Exercise directions — This task calls for copying each line below that contains "исполнения".
------ Information given
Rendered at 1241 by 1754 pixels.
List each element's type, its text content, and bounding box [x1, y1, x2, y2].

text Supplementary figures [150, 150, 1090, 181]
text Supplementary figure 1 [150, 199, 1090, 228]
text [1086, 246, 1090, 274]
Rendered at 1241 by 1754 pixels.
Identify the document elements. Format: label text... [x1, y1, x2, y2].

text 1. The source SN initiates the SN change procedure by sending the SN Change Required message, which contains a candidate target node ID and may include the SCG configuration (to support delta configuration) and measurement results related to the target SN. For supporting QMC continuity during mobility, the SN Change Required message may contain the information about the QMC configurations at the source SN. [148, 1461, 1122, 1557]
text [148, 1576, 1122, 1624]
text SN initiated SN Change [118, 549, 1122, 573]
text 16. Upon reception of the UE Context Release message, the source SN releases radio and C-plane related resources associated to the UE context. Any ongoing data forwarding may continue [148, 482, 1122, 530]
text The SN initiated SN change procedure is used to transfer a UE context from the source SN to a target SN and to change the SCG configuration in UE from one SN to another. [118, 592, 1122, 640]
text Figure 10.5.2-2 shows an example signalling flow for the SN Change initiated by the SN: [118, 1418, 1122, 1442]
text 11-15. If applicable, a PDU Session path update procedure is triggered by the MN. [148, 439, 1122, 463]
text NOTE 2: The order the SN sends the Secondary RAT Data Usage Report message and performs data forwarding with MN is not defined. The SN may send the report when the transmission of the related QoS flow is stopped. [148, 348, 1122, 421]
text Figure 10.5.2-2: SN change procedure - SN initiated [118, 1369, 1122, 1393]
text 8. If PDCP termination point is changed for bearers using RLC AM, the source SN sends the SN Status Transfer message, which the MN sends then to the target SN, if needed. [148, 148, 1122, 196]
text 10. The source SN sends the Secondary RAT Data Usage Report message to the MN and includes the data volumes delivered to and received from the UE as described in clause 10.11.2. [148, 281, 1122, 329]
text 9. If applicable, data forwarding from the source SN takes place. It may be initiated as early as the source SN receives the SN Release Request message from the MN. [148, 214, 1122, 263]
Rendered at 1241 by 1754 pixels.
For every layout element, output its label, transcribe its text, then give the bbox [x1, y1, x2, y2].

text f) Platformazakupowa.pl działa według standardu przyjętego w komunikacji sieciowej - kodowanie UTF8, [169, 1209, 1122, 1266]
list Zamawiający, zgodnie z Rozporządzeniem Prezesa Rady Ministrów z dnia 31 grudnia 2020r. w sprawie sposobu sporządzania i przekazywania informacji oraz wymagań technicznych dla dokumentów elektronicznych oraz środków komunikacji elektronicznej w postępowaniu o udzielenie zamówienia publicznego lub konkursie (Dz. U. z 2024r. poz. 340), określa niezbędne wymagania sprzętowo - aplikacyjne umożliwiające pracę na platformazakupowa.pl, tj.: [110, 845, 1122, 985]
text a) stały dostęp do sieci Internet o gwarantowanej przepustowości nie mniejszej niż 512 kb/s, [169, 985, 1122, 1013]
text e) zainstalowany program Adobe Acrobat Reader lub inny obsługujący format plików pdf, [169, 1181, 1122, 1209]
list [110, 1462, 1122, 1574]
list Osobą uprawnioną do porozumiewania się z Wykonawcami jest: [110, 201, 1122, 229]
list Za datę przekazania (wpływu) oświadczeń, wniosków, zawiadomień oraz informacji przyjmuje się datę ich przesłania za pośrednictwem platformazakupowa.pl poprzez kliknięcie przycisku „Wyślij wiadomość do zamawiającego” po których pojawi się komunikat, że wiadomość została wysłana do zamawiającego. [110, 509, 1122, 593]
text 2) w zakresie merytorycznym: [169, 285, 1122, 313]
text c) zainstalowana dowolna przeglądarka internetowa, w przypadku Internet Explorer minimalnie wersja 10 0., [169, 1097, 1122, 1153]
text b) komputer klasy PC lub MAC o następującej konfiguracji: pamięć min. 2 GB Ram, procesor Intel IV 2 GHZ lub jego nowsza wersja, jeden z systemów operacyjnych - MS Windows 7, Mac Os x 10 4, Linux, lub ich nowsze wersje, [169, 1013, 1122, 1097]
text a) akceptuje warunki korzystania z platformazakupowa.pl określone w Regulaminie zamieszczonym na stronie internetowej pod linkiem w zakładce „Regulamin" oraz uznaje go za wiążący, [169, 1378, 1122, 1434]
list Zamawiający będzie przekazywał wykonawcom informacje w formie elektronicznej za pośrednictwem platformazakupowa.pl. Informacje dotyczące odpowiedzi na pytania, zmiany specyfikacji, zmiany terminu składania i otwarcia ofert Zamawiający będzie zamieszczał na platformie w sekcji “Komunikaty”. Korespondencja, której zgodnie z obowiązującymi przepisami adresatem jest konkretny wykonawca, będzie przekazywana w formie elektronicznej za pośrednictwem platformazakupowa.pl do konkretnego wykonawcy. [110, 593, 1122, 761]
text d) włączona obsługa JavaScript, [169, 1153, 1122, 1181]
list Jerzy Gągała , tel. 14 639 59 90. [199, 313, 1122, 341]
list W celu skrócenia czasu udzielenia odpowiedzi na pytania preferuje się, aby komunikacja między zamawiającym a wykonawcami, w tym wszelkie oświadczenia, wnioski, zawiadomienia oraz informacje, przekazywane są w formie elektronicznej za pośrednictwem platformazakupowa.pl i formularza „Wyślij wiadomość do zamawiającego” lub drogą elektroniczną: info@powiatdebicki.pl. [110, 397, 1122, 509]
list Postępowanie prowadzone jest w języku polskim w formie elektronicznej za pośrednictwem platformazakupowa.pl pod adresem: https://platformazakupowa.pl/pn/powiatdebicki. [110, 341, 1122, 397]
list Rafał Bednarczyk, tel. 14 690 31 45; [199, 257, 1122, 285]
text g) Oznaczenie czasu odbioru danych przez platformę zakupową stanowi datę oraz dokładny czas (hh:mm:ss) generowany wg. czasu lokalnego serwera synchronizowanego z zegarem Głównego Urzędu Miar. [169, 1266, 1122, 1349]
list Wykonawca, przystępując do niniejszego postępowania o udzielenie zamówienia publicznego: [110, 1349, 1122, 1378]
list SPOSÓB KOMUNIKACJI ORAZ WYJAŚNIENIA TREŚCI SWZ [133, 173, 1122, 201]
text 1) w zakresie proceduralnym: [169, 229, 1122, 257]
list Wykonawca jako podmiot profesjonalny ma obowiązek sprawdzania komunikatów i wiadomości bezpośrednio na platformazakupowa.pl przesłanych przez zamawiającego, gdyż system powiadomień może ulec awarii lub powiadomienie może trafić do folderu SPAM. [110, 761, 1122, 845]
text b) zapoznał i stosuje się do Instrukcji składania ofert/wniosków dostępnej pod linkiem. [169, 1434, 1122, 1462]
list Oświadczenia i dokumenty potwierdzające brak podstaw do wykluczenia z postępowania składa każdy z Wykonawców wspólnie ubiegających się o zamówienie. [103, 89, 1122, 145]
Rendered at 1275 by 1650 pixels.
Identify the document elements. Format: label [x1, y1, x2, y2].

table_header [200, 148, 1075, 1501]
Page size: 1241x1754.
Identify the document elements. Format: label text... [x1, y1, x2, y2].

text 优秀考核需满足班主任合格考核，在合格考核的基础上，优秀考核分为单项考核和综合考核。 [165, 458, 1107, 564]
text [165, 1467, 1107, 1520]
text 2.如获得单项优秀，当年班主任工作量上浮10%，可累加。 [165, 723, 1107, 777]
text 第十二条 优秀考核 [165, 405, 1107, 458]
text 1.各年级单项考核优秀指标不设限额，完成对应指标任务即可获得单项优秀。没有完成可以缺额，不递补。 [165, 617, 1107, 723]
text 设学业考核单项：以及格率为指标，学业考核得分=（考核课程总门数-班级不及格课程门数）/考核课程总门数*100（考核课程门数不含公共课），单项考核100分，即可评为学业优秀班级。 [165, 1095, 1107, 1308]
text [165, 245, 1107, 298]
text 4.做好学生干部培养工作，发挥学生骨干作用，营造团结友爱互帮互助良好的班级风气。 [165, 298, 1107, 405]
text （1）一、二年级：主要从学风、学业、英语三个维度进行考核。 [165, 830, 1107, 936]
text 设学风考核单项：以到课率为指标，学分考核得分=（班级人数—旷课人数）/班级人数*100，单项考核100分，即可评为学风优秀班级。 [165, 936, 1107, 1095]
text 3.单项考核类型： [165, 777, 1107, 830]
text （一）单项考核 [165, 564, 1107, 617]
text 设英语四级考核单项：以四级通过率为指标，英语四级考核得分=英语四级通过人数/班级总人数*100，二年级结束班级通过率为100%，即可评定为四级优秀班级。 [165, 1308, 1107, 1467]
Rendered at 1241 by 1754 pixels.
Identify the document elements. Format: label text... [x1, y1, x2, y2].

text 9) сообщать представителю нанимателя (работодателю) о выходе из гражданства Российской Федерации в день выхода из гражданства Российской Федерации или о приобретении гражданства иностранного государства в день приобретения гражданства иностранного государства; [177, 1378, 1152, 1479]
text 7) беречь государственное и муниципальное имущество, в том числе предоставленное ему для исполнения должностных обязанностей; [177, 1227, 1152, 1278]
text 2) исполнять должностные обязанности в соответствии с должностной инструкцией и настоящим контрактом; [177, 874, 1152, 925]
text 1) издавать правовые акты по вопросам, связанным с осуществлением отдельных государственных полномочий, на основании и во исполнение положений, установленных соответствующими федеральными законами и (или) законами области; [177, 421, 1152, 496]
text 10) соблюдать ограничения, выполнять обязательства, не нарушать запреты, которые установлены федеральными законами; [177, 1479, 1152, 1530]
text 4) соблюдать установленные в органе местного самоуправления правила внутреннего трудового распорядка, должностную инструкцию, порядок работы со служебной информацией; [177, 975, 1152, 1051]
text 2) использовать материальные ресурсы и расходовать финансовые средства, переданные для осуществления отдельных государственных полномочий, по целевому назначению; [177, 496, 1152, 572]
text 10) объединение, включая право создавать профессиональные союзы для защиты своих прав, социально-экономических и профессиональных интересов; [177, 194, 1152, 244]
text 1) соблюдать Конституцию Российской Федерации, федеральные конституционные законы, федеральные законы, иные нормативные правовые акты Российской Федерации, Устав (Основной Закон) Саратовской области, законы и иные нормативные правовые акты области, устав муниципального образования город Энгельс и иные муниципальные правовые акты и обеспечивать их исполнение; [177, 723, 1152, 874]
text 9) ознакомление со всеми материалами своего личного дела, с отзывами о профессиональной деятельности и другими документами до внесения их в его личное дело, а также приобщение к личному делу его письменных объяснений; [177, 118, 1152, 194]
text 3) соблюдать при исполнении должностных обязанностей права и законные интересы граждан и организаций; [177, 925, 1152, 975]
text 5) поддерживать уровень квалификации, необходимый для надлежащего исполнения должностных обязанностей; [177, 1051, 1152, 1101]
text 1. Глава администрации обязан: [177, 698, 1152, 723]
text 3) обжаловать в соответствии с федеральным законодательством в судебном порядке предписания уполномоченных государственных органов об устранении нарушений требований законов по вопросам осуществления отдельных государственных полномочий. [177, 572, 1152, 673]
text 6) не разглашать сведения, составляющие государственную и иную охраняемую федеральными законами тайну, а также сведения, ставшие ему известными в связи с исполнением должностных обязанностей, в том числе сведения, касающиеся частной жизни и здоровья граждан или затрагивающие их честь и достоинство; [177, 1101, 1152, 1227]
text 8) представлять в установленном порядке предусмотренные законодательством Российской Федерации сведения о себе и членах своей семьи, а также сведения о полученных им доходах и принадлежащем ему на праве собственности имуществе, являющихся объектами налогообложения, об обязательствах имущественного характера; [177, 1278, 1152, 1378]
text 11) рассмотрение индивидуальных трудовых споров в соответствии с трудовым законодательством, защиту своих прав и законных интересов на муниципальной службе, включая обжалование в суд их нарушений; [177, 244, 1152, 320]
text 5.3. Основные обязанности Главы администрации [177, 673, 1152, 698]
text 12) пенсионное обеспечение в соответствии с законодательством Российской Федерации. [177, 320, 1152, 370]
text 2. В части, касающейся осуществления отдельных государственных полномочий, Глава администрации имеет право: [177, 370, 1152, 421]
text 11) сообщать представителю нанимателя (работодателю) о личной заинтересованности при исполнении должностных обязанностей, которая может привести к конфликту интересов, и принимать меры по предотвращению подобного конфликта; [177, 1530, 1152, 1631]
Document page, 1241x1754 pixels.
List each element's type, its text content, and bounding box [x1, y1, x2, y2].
------------
Solution for this task —
text 7) беречь государственное и муниципальное имущество, в том числе предоставленное ему для исполнения должностных обязанностей; [177, 1227, 1152, 1278]
text 5) поддерживать уровень квалификации, необходимый для надлежащего исполнения должностных обязанностей; [177, 1051, 1152, 1101]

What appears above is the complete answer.